• [Fragmento de página]:
San Agustín fue un cristiano comprometido y un pastor solícito. En este año sacerdotal es un buen ejemplo para todos nosotros.

1
La conversión de San Agustín

En palabras poéticas, de una fuerza inusitada, describe San Agustín su propia conversión a Dios. Es un texto bello, conciso y entrañable. Es una plegaria de admiración y adoración. Dice así:
“¡Tarde te amé, hermosura tan antigua y tan nueva, tarde te amé! Tú estabas dentro de mí y yo fuera, y por fuera te buscaba; y deforme como era me lanzaba sobre estas cosas hermosas que tú creaste. Tú estabas conmigo, pero yo no estaba contigo; me retenían lejos de ti cosas que no existirían si no existieran en ti. Pero tú me llamaste y clamaste hasta romper finalmente mi sordera. Con tu fulgor espléndido pusiste en fuga mi ceguera. Tu fragancia penetró en mi respiración y ahora suspiro por ti. Gusté tu sabor y por eso ahora tengo más hambre y más sed de ese gusto. Me tocaste y con tu tacto me encendiste en tu paz”.

• [Tareas a realizar]:
• 1. Seleccione y copie cada línea de las filas que contenga la palabra "kern".
• 2. Retome el texto sobre San Agustín y continúelo a partir de su última oración.
El texto sobre San Agustín y las filas proceden de fuentes distintas.

• [Extracto de datos]:

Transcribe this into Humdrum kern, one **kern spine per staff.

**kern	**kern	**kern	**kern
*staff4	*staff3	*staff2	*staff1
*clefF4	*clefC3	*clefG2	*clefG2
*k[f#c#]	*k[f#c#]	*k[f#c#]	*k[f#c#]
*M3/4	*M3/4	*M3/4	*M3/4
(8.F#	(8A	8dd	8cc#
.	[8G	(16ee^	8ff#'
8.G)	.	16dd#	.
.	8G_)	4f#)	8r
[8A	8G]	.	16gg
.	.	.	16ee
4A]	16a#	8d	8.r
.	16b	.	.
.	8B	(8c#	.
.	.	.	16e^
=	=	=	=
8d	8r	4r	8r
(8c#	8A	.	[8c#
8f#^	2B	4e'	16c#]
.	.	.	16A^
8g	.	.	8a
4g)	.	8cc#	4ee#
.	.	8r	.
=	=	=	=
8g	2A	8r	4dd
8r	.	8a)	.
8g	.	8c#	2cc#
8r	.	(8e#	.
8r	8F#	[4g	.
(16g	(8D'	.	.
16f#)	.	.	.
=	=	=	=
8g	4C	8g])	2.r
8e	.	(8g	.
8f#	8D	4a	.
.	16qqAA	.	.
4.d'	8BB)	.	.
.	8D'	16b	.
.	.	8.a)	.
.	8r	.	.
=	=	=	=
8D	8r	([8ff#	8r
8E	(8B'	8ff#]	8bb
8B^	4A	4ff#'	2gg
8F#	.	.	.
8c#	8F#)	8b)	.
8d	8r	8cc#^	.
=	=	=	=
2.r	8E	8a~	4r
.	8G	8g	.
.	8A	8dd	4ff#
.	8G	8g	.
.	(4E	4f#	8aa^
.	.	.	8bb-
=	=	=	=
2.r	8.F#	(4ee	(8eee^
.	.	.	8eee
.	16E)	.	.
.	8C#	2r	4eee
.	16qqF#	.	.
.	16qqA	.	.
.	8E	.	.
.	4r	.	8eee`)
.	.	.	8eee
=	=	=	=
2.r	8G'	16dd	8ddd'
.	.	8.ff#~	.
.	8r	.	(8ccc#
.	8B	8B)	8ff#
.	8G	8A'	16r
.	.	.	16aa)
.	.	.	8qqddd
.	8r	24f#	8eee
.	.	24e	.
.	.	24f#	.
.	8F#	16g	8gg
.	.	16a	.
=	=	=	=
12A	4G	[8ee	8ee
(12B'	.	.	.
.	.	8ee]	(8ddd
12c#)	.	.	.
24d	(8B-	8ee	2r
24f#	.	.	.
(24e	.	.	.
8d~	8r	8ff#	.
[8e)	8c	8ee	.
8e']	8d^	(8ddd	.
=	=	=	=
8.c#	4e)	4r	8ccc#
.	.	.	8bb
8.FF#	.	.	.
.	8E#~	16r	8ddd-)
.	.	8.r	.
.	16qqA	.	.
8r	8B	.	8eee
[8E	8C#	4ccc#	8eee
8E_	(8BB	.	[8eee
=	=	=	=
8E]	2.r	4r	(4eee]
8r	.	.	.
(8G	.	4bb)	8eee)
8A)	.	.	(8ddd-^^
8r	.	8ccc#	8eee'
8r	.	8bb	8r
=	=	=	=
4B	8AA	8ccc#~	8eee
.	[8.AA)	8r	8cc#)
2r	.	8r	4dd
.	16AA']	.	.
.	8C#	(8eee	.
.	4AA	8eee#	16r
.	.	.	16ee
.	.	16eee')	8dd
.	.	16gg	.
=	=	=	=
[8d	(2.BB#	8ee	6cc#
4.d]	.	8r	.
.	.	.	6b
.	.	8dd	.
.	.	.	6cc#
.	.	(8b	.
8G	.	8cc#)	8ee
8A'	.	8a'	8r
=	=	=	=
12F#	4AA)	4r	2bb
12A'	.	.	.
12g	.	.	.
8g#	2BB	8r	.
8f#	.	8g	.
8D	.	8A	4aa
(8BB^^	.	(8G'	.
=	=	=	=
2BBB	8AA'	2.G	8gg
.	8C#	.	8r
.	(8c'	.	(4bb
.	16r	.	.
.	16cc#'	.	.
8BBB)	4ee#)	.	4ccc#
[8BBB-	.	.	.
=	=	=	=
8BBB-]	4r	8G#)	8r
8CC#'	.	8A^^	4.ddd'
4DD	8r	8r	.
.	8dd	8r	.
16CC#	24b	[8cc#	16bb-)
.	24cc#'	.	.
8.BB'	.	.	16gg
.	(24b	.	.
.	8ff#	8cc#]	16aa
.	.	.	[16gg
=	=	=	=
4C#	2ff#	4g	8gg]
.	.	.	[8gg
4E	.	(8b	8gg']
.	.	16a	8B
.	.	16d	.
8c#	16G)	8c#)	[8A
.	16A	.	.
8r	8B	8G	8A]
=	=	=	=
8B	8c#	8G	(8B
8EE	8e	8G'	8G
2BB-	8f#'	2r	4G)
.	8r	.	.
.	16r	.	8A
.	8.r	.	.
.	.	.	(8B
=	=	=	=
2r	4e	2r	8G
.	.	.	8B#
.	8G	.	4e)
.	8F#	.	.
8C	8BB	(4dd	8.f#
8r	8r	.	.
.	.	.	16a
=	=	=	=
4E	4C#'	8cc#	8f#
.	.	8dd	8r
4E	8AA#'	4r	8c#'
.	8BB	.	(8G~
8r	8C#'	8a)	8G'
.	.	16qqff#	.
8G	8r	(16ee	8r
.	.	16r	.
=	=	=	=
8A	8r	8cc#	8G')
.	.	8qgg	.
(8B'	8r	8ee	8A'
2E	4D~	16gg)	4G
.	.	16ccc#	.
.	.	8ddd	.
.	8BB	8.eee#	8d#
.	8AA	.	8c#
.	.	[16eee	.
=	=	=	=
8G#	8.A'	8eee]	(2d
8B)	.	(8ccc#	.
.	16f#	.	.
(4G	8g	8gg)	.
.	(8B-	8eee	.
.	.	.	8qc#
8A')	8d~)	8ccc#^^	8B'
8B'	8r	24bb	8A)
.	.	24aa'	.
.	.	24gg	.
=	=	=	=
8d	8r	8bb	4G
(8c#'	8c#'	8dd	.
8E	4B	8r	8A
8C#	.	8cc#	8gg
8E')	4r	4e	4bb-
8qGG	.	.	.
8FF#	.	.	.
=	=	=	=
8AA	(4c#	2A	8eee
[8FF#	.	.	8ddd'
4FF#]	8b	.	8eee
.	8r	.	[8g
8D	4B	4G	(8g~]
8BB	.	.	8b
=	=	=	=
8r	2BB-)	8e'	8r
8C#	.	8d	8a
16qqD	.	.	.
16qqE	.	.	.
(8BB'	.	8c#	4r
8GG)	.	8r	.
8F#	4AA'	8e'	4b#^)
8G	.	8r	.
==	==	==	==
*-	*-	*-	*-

• [Respuestas a tareas]:
• 1.
Transcribe this into Humdrum kern, one **kern spine per staff.
**kern	**kern	**kern	**kern

• 2.
Cuando nos encontramos lejos de Dios, podemos afirmar como Agustín : “Tú estabas dentro de mí y yo fuera”. La conversión es un don, una gracia, no una iniciativa nuestra voluntarista. El que acaba con nuestra sordera y nuestra ceguera es Dios mismo.

2
Oh Dios, que en la oración sepamos oír lo que tú nos digas

“[Dios mío], los hombres te consultan sobre lo que quieren oír, pero no siempre quieren oír lo que tú les respondes. Y el buen siervo tuyo es aquél que no se empeña en oírte decir lo que a él le gustaría, sino que está sinceramente dispuesto a oír lo que tú le digas” (San Agustín).
Cuántas veces nos acercamos a la oración para oír lo que nosotros queremos y no para oír lo que en verdad Dios nos quiere revelar.
Cuántas veces en la oración andamos en pos de nuestra respuesta, no de la respuesta de Dios, que es la que verdaderamente salva.
La oración no es un lugar para tranquilizarnos, sino para dejarnos interpelar.
En la paz del alma no debe resonar nuestra voz, sino la voz de aquél (Dios) que es el único que puede iluminarnos y transformarnos.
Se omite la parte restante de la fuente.